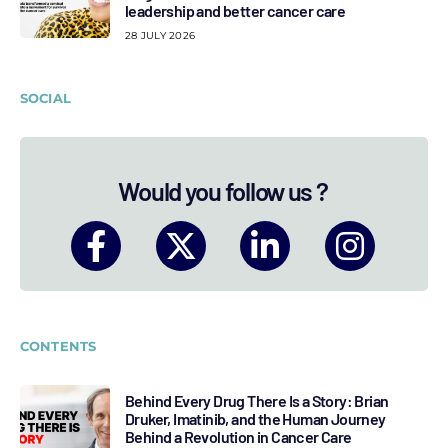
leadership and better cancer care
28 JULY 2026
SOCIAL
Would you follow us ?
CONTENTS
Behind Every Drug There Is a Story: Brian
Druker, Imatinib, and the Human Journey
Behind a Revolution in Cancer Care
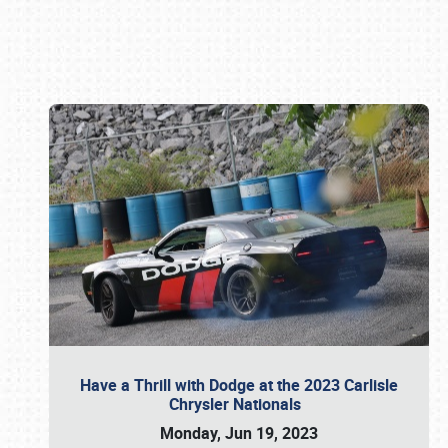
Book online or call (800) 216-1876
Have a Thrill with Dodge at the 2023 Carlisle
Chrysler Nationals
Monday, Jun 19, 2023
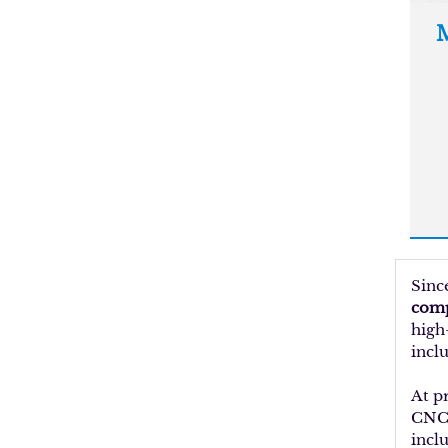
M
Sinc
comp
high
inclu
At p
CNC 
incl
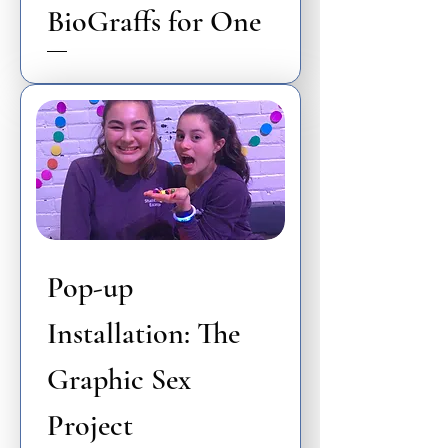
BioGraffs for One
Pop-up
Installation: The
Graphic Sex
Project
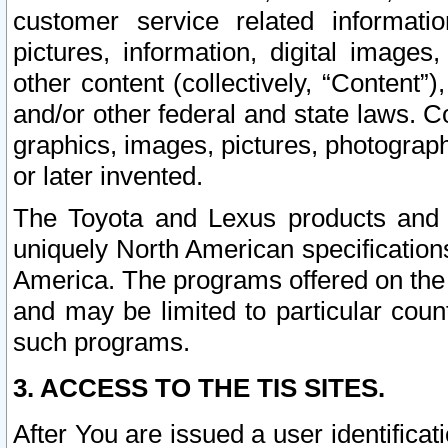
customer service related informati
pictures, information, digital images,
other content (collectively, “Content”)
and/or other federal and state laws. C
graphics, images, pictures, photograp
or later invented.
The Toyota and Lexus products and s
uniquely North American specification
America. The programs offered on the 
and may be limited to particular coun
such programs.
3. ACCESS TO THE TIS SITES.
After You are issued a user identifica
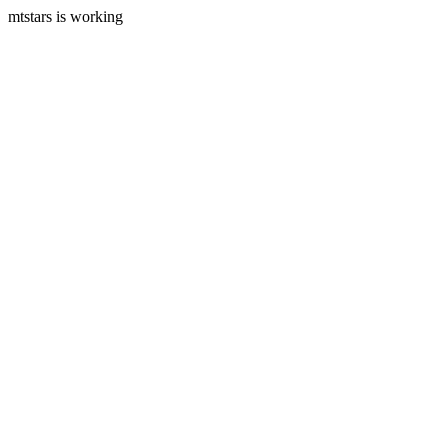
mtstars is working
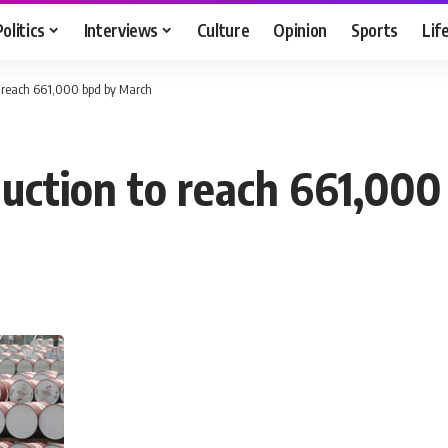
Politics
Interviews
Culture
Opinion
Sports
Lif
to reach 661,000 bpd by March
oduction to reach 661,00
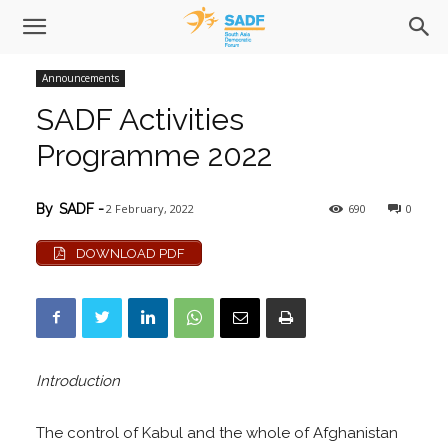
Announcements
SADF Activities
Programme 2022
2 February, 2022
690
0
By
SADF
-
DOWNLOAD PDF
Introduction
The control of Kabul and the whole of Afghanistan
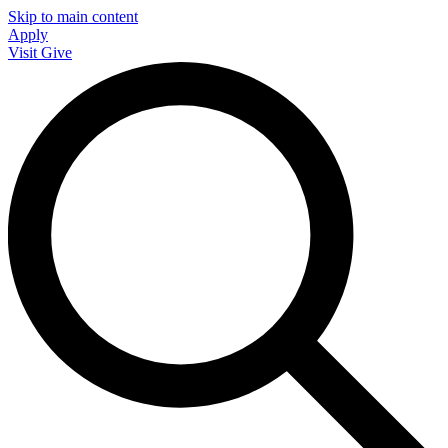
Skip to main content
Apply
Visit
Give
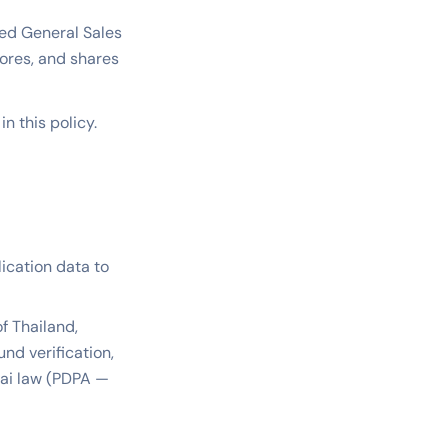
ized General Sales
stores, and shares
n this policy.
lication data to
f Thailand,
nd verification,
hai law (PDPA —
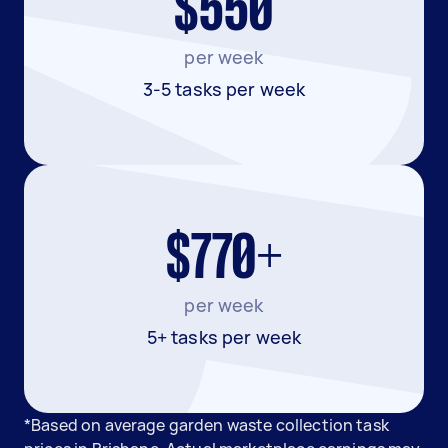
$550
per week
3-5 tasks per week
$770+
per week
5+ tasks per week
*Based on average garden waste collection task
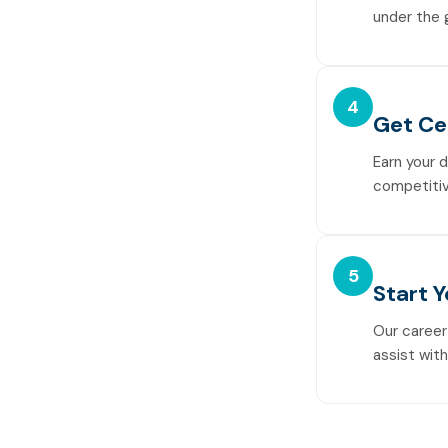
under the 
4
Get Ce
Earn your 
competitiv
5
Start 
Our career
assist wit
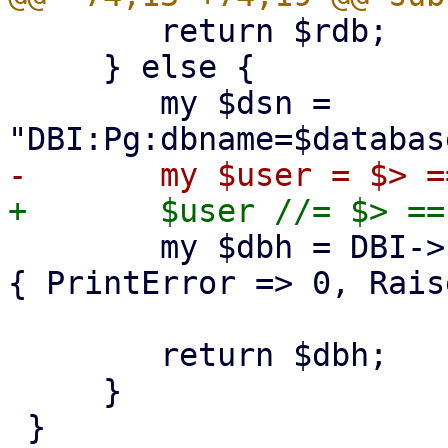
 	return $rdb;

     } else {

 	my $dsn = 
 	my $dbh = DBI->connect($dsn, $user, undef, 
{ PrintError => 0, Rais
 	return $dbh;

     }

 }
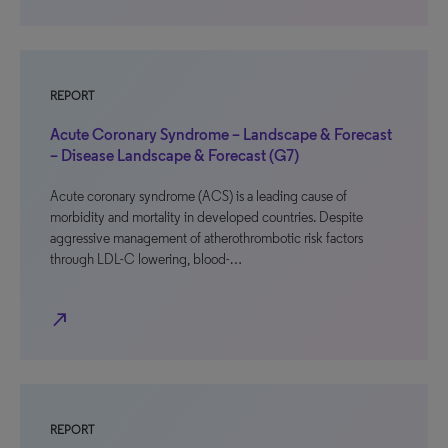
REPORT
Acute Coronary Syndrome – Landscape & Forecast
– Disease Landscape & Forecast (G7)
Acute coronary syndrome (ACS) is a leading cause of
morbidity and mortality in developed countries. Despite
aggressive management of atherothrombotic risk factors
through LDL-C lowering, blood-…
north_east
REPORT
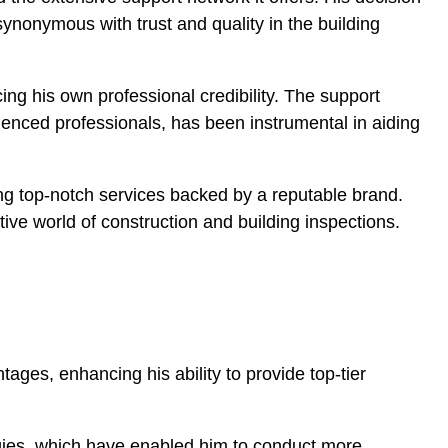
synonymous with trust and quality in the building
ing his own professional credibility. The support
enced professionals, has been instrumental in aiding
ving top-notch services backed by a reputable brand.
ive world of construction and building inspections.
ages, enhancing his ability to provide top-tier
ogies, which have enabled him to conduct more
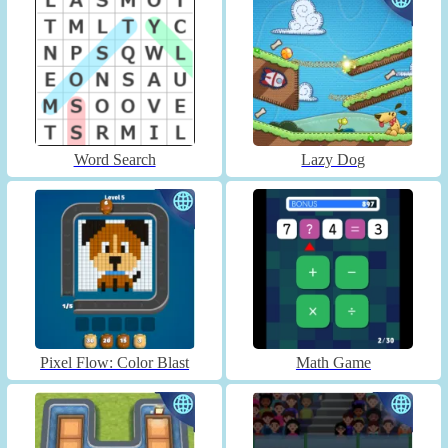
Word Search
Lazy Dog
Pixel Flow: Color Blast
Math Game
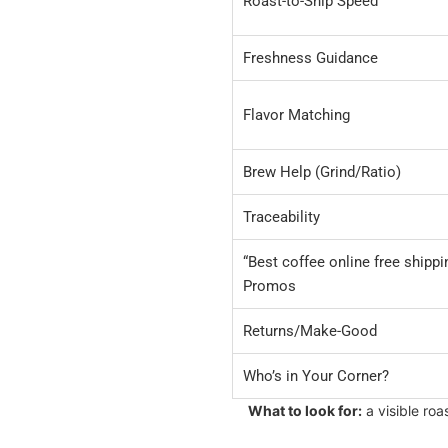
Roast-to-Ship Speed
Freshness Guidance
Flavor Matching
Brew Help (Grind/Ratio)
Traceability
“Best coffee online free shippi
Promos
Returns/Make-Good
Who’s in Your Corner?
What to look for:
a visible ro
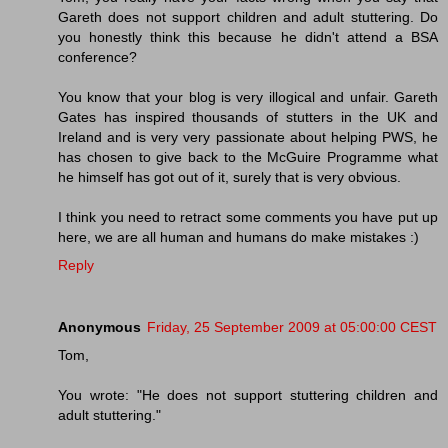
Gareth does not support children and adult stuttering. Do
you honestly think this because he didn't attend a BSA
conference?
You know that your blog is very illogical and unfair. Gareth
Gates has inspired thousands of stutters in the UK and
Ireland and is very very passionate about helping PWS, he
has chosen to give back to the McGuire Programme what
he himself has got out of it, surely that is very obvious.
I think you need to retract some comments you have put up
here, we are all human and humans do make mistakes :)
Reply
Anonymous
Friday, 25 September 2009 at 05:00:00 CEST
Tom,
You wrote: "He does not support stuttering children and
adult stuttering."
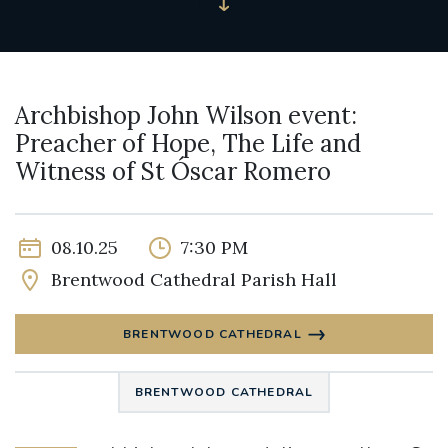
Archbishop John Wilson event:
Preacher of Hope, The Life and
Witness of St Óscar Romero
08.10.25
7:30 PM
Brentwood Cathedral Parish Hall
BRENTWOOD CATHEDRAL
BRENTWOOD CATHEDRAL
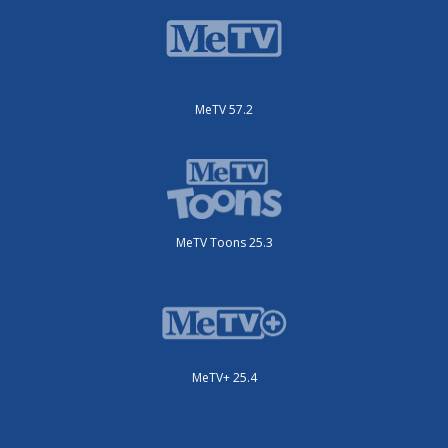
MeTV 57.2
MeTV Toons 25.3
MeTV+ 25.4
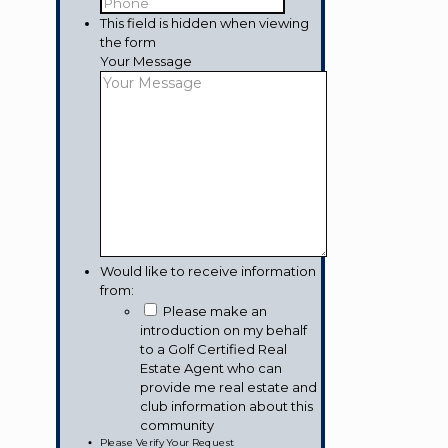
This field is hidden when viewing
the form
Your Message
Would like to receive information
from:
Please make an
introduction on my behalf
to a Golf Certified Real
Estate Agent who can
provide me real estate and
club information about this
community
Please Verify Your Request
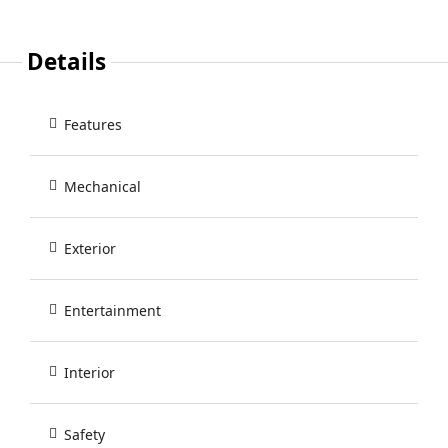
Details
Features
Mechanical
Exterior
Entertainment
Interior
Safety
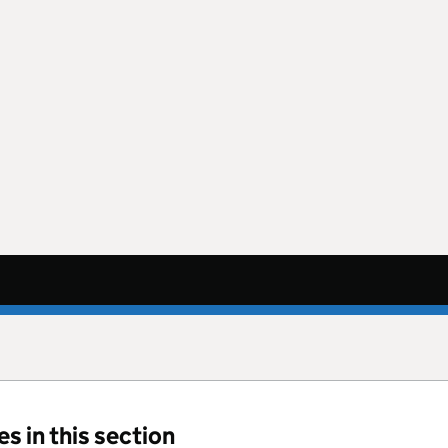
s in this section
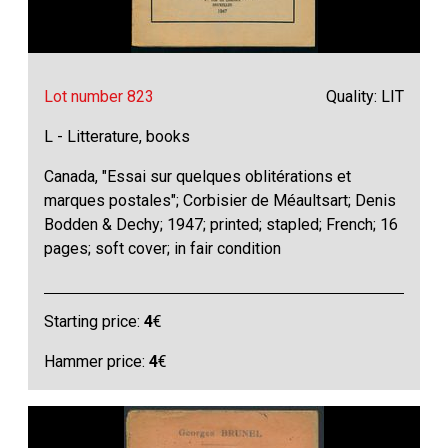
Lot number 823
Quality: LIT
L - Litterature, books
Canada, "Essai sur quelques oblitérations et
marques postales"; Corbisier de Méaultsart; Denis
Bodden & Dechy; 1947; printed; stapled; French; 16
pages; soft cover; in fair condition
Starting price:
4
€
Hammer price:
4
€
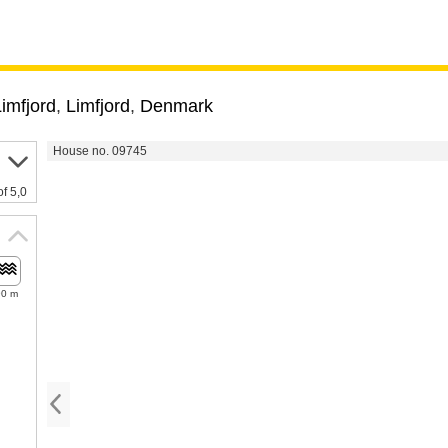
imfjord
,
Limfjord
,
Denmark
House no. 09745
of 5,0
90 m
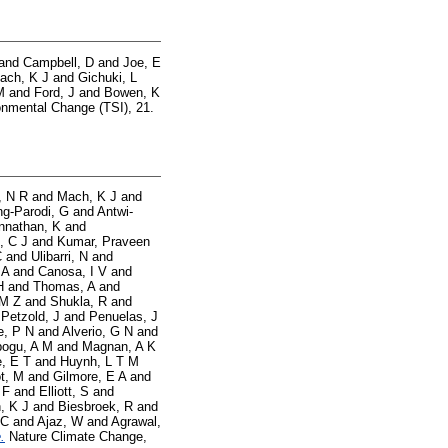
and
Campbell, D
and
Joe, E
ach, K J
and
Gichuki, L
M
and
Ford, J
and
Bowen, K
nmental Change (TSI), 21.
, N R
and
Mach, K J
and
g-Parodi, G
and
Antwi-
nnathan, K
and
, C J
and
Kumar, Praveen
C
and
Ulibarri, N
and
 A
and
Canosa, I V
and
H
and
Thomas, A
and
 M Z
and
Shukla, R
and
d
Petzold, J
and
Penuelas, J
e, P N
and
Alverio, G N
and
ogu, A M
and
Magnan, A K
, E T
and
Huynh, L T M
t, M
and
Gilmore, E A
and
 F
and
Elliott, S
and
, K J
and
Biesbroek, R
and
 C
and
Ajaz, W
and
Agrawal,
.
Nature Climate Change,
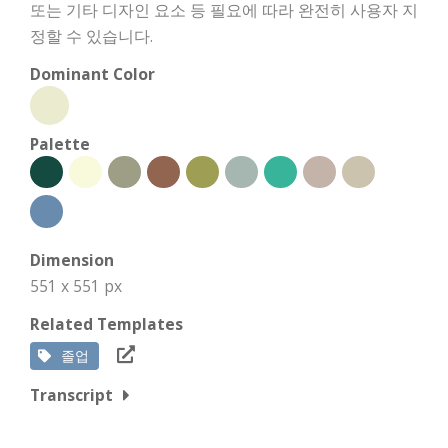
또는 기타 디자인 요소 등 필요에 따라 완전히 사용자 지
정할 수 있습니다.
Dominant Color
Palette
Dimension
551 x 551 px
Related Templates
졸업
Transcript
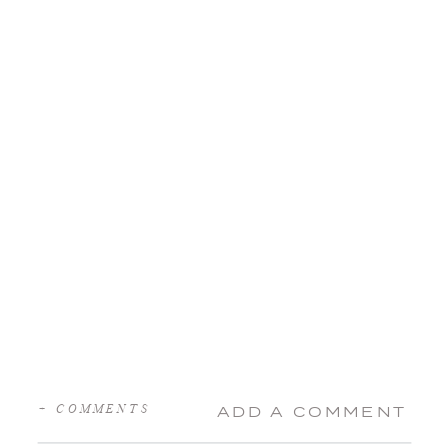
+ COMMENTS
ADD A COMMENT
════════
◆ WORK ITEM
When the string "Gareth" appears in a line of the records above, that line is to be copied.

◆ TASK SOLUTION
Gareth does not support children and adult stuttering. Do
You know that your blog is very illogical and unfair. Gareth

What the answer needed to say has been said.